Dear Amateur Ombudsman,

Are you aware of any German/American or World War II-era organizations in the Salt
Lake Valley?

Dear Catharine,

It’s a bit difficult to imagine what you’re looking for here. As far as I know, many war heroes still hang out at the VFW; perhaps that might be a good place to look. I imagine they’d like somebody new to talk to or play dominoes with. And, don’t worry—some people from that generation may appear to be all grouchy and racist and horrible to be around, but I’ve watched enough TV to know that, once you get past that gruff exterior, each and every one of them has a valuable life lesson to teach you.

However, if you’re more into historical reenactments, why not put up a flyer at a local comic book store? Historical reenactments are pretty geeky, and so are comic-book stores. Probably, there’s some overlap there. You might try Dr. Volt’s Comic Connection (2043 E. 3300 South) or Black Cat Comics (2265 Highland Dr.). Be sure and ask management before posting flyers if you can't find a bulletin board or some other obvious location.

Finally, if you simply have a thing for Germans, you can get a tasty sandwich at Siegfried’s Delicatessen (20 W. 200 South). If you play your cards right, you could be sprechen Sie Deutsch with a hot Teutonic in no time!

Dear Amateur Ombudsman,

What if you were skydiving and your chute didn't open and you knew you were going to die? Would you die before you hit the ground? Can your body prepare you for this type of thing, or would you be awake right up until impact? Thanks, hope you can find an answer.

No, thank you, Jen. I had practically stopped having those recurring plummeting nightmares until I started thinking about your letter.

There are two methodologies which occur to me whereby I might answer your question. The first would be for me to jump out of an airplane with one of those anvil-chute things holding a tape recorder, carrying on a running commentary about my impressions of my last moments and impending doom. If you were able to recover the tape and play it back, it might give you insight as to just when I lost consciousness—that is, if you were to trust me implicitly and not suspect that I might purposefully screw up the results by, say, clamming up out of a sense of pique. After all, you were the one who sent me falling to my death in order to satisfy your idle curiosity.

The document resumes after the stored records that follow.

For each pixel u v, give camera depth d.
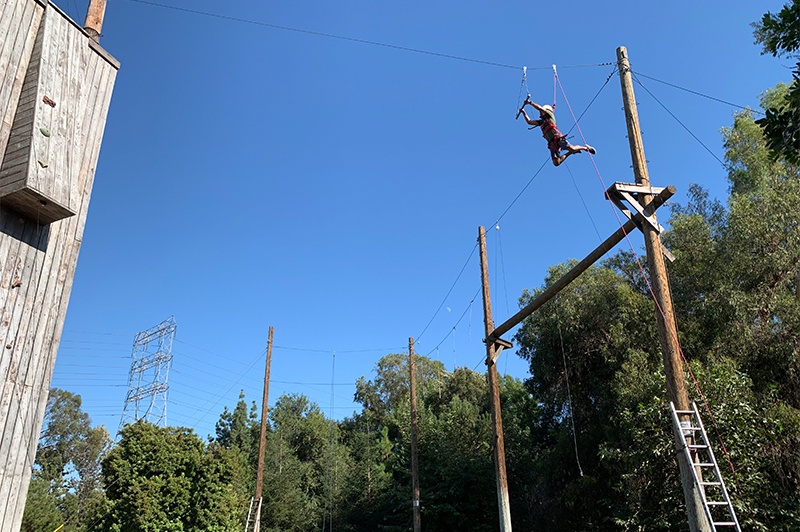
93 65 8.41
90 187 8.22
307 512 42.97
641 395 19.16
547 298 14.13
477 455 30.98
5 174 6.88
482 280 19.33
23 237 7.19
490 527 28.23
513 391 39.50
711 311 20.95
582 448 26.02
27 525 30.50
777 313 19.36
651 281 10.00
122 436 26.98
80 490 59.00
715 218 26.09
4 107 7.07
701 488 8.37
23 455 6.81
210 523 26.25
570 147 11.54
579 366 28.69
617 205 10.45
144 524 24.53
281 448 46.56
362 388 71.88
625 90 11.24
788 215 19.69
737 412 14.55
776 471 15.56
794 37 6.97
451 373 53.72
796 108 6.92
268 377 32.59
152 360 48.38
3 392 6.68
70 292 7.73
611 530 23.72
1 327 6.76
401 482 34.06
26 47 7.46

The second method, which I favor strongly in this case, is by thought experiment: I understand that, at high speeds, the circulation of blood in the human body is affected so that the subject loses consciousness. According to Wikipedia, the terminal velocity of a human body in free-fall is about 200 mph. Now, I don’t know about you, but I’ve gone faster than that in airplanes and the only thing that might have made me lose consciousness was an excess of screwdrivers.

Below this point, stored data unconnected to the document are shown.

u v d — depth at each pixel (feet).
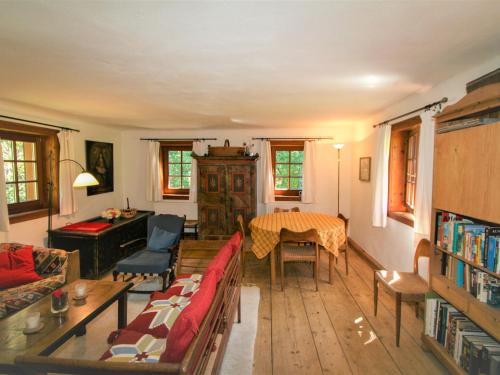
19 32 5.43
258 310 9.96
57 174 14.17
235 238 8.98
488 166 5.43
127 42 5.83
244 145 18.38
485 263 5.78
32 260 9.80
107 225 14.08
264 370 7.07
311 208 19.17
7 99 10.77
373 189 13.71
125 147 20.17
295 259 11.57
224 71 7.60
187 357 3.84
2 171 11.05
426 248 8.91
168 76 8.04
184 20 4.93
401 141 12.50
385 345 7.99
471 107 5.94
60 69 7.47
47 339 6.12
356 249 17.06
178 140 19.66
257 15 4.75
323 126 18.29
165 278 11.05
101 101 11.10
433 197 7.41
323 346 7.98
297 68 7.39
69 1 4.36
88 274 12.85
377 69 7.50
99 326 9.10
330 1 4.33
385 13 4.70
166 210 20.34
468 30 5.32
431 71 7.69
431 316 7.61
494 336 5.52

However, maybe things are different when the air is rushing past your ears and you’re panicking as the ground rushes up toward you, and there’s no in-flight movie or SkyMall to distract you from your plight. In this case, you might pass out before you hit the ground in which case, good on you. I wouldn’t count on it, though.

Unfortunately, I don’t think there’s much your body could do to prepare you for the inevitable, Jen. In any case, whether you’re awake or not, the cause of death is likely to be impact with the Earth. Kind of makes you wish you hadn’t given up smoking, eh?

Dear Amateur Ombudsman,

How many licks does it take to get to the center of a Tootsie Pop?


Dear Kyle,

Just three—but why anyone would want to break through the delicious cherry-flavored Pop in order to expose the vile, waxy, brown Tootsie inside is beyond me.